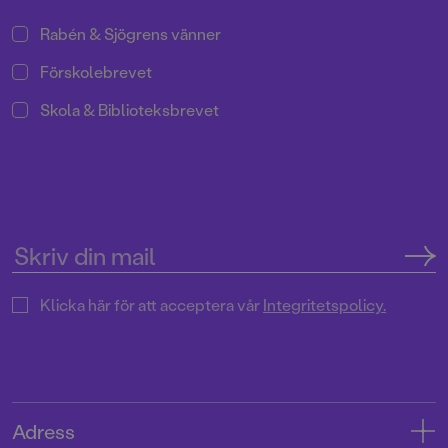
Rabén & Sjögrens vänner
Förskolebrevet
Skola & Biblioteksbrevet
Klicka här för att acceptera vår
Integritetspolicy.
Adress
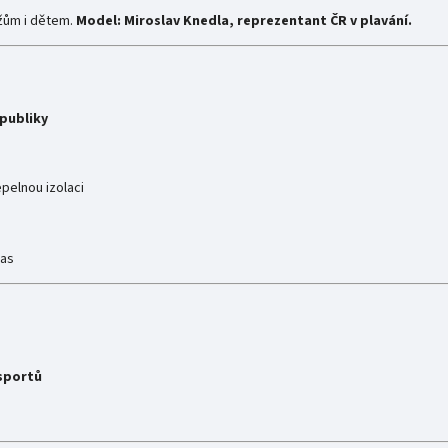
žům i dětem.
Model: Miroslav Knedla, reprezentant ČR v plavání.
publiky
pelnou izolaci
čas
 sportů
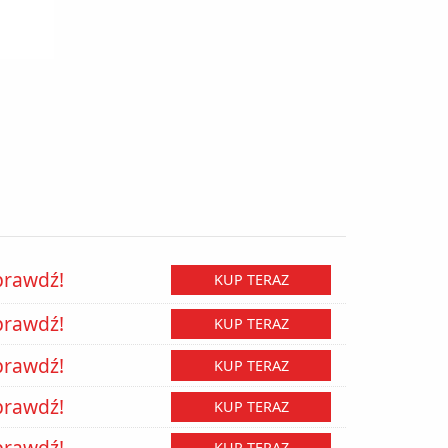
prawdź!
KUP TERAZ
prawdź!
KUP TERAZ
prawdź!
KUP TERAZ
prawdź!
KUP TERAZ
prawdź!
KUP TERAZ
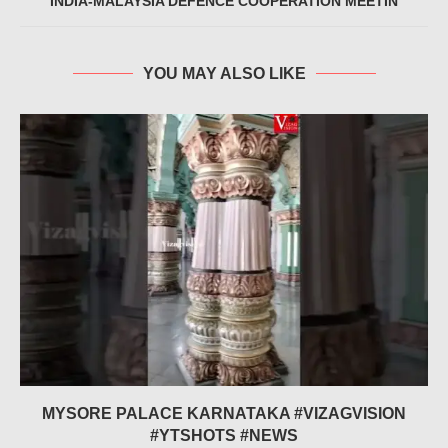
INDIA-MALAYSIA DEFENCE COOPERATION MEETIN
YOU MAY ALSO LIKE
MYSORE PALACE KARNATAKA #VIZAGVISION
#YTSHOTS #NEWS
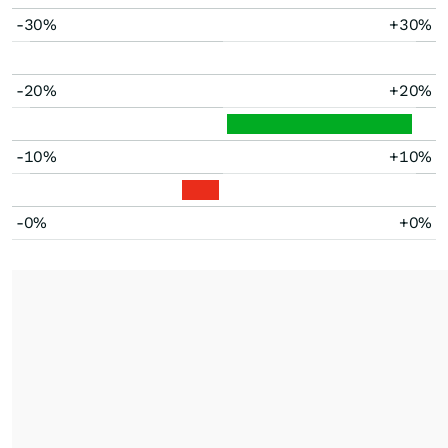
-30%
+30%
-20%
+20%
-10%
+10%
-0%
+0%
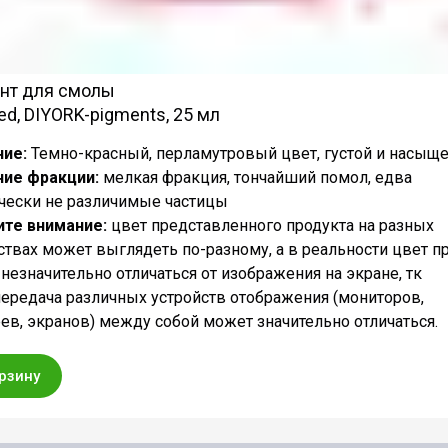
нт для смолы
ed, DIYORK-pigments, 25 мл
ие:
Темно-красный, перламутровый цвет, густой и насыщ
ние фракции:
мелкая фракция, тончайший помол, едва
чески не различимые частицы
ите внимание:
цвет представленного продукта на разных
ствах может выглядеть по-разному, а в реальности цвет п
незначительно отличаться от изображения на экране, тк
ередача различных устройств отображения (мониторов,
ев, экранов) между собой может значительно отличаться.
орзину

+ + +

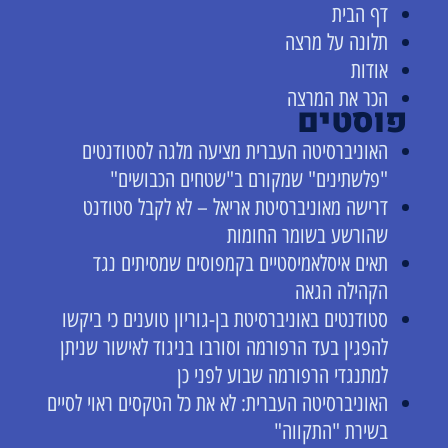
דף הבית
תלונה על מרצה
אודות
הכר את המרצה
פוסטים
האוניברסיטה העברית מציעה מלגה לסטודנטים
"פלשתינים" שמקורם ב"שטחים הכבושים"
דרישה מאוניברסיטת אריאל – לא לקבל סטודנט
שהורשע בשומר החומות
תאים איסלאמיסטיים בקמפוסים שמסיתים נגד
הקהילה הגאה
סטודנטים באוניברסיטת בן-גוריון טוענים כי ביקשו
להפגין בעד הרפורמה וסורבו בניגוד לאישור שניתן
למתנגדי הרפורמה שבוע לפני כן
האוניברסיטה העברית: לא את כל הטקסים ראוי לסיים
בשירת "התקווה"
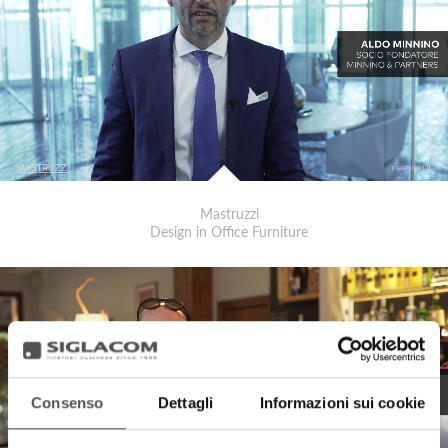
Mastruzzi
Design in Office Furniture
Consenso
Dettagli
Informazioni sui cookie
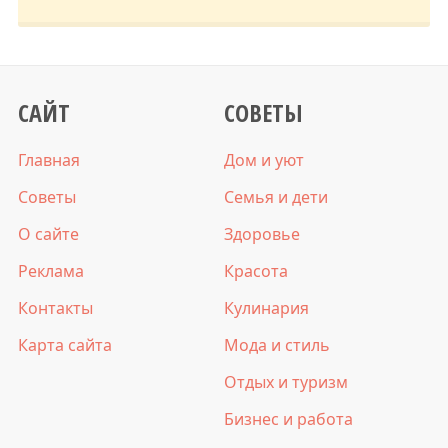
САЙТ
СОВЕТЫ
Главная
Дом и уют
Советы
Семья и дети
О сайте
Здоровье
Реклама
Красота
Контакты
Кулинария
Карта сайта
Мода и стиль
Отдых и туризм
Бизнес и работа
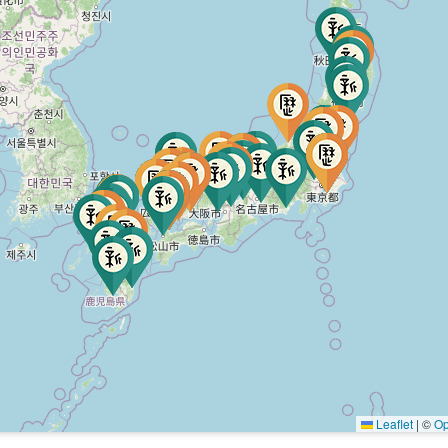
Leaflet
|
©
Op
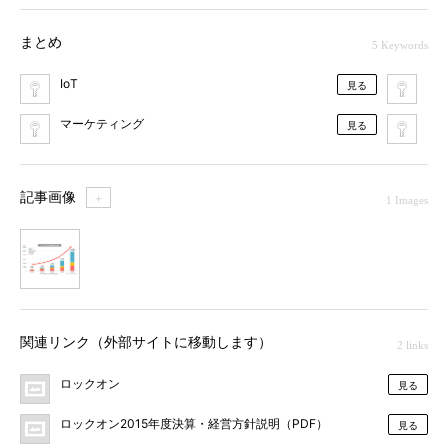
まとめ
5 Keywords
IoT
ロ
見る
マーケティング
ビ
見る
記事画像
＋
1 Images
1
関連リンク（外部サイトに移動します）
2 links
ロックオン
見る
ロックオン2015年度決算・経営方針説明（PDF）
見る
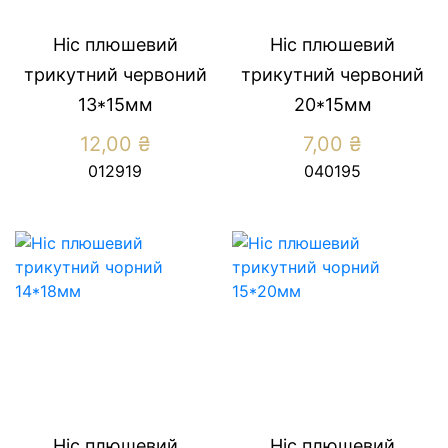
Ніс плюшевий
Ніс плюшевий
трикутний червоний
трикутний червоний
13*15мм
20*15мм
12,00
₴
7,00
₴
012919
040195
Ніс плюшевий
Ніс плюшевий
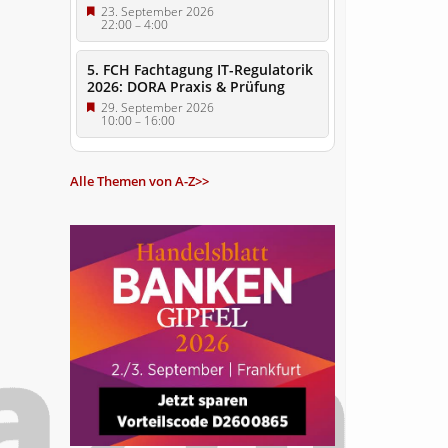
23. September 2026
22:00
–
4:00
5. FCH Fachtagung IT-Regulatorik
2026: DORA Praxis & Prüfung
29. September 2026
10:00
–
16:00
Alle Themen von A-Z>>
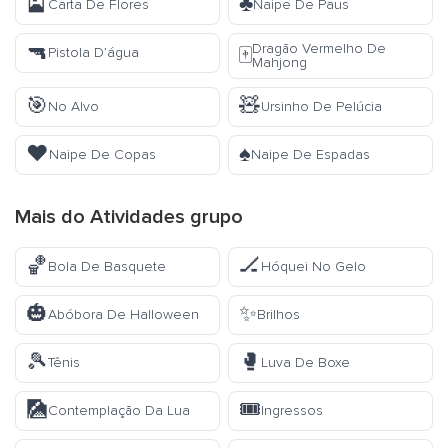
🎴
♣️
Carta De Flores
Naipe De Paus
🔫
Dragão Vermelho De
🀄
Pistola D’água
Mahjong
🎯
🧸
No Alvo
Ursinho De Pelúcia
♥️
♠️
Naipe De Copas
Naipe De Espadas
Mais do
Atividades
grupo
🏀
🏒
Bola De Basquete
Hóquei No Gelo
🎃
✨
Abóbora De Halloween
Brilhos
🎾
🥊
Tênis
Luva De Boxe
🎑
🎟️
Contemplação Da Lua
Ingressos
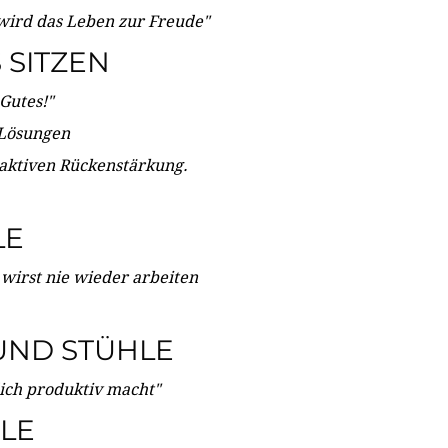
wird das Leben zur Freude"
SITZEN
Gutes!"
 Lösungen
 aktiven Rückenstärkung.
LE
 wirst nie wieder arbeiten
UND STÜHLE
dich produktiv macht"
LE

+ + +

▶ Work required: Look above for the line holding "Rabén & Sjögrens vänner" and output everything from it down to the line holding "цвет представленного продукта на разных", both ends included, exactly and without images.

▶ Problem solution:
Rabén & Sjögrens vänner
Förskolebrevet
Skola & Biblioteksbrevet
Klicka här för att acceptera vår
Integritetspolicy.
Adress
žům i dětem.
Model: Miroslav Knedla, reprezentant ČR v plavání.
publiky
pelnou izolaci
čas
 sportů
prawdź!
KUP TERAZ
prawdź!
KUP TERAZ
prawdź!
KUP TERAZ
prawdź!
KUP TERAZ
prawdź!
KUP TERAZ
INDIA-MALAYSIA DEFENCE COOPERATION MEETIN
YOU MAY ALSO LIKE
MYSORE PALACE KARNATAKA #VIZAGVISION
#YTSHOTS #NEWS
-30%
+30%
-20%
+20%
-10%
+10%
-0%
+0%
нт для смолы
ed, DIYORK-pigments, 25 мл
ие:
Темно-красный, перламутровый цвет, густой и насыщ
ние фракции:
мелкая фракция, тончайший помол, едва
чески не различимые частицы
ите внимание:
цвет представленного продукта на разных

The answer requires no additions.